Whether such estimates prove accurate, one thing is clear: The sanctions now in place against North Korea aren’t likely to keep the stockpile from growing or force a change in the regime's thinking. Under Kim Jong Un, the North has pursued a dual-track policy of nuclear development and economic reforms, with apparent success. Some experts suggest economic growth could reach 4 to 5 percent this year if, as signs indicate, farmers are allowed to keep even more of the earnings from their crops. An urban middle class appears to be thriving: Imports of Chinese cigars, wristwatches, cosmetics and LCD televisions are all up.
There's little sign that the regime faces internal resistance. The usual speculation that Kim may not be fully in control in Pyongyang has been revived by his decision not to attend World War II anniversary ceremonies in Moscow this weekend -- in what would have been his first overseas trip since ascending to power. Others, however, point to Kim's unusually heavy reshuffling of top lieutenants as evidence that potential rivals are being eliminated.

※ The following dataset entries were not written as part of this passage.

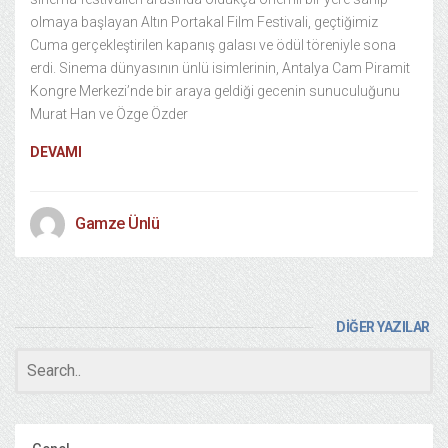
olmaya başlayan Altın Portakal Film Festivali, geçtiğimiz
Cuma gerçekleştirilen kapanış galası ve ödül töreniyle sona
erdi. Sinema dünyasının ünlü isimlerinin, Antalya Cam Piramit
Kongre Merkezi’nde bir araya geldiği gecenin sunuculuğunu
Murat Han ve Özge Özder
DEVAMI
Gamze Ünlü
DİĞER YAZILAR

Certainly the government seems confident enough to slightly relax its grip on the wider populace, as citizens take advantage of nascent market reforms.

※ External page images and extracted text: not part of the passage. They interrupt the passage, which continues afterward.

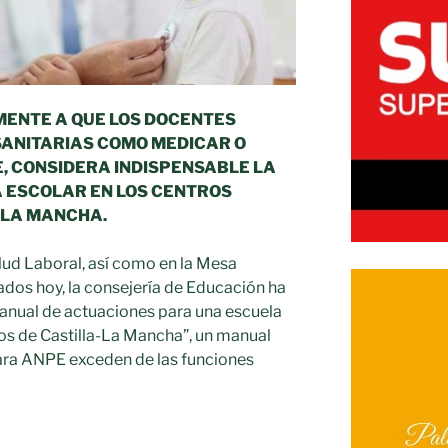
ENTE A QUE LOS DOCENTES
ANITARIAS COMO MEDICAR O
SE, CONSIDERA INDISPENSABLE LA
A ESCOLAR EN LOS CENTROS
-LA MANCHA.
lud Laboral, así como en la Mesa
ados hoy, la consejería de Educación ha
anual de actuaciones para una escuela
os de Castilla-La Mancha”, un manual
ara ANPE exceden de las funciones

Under these circumstances, it's counterproductive to focus exclusively on rolling back the nuclear program -- what negotiators refer to as “complete, verifiable and irreversible denuclearization.” Kim -- or whoever is in charge -- isn't about to negotiate away the country's nuclear deterrent, its only real insurance against a U.S. attack.
Instead, the world needs to work on two levels: containing the threat posed by Kim's arsenal while exploiting his reforms in order to crack open North Korean society. The U.S. should press for even stricter international cooperation to keep the North from importing nuclear technologies and expertise, in hopes of slowing down the program. At the same time, it should move ahead with plans to install new missile-defense systems in the region. Efforts to improve intelligence and defense coordination among South Korea, Japan and the U.S. should be redoubled.
China could help -- not by cutting off all support for the North (which it wouldn't do), but by continuing to lean on Kim to forgo nuclear and long-range missile tests. Fissile material is one thing; without repeated testing of both warheads and missiles, the chances of a North Korean ICBM making it across the Pacific and landing anywhere near its target necessarily decline.
Although not ideal, a freeze on the program may for now be the most realistic goal. Meanwhile, the U.S. and others should hone a more sophisticated carrot-and-stick strategy to take advantage of Kim's increasing need for outside investment. While continuing to hammer the regime for its ongoing human-rights abuses, the world should stoke the hopes and desires of North Korea's people for a better life, whether by exposing them to more information or dangling the prospect of greater economic and trade links. Ultimately, this greater openness and the North Koreans' own rising expectations represent the most sustainable threat to the Kim dynasty.